On Thursday, he wrote on X, formerly Twitter, that a pregnant cow had contracted the disease on his farm near Chipping Norton, Oxfordshire.
Speaking to Times Radio Breakfast, he said: "It's awful, it is awful. You have a test every six months on the cows and then you sort of become blasé, it's a hypothetical threat.
"And then the vet looks up, as he did yesterday lunchtime, and said 'I'm really sorry this one's failed'.
"So that means we're now locked down and it's just dreadful, absolutely dreadful."
Cattle which fail a TB test, or animals that have inconclusive results for two consecutive tests, are classed as "reactors", and must be isolated and slaughtered.
Clarkson added: "It's only been not even 24 hours since I found out and it occupies my mind. Well it was occupying my mind but I got up this morning and found one of my puppies has died.
"And we've got a very sickly calf. Honestly, farming? I'm not enjoying it this week."
Asked in the comments of his X post about the prize bull called Endgame, which Clarkson bought recently for £5,500 (€6,300), he said: "His test was 'inconclusive'. I couldn't bear it if we lost him."

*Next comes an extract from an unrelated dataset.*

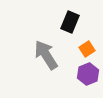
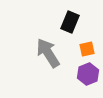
orange square: rotated 21 degrees clockwise
gray arrow: moved 2 px right, 2 px up
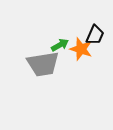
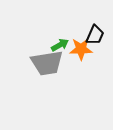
orange star: rotated 20 degrees counterclockwise
gray trapezoid: moved 4 px right, 1 px up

In a follow-up post, he said: "The farm is NOT shut. We just can't buy or sell any cows."
Bovine TB is recognised as a problem which devastates farm businesses and is mainly spread through close contact when cattle breathe in droplets of mucus containing Mycobacterium bovis bacteria exhaled from an infectious animal.
There have been several cases in the area of Oxfordshire near to Diddly Squat Farm in recent weeks, according to ibTB, a mapping platform for the disease in England and Wales.
The every-day running of Clarkson's farm is documented in a Prime Video series, which first aired in 2021, and brings to light common problems faced by British farmers.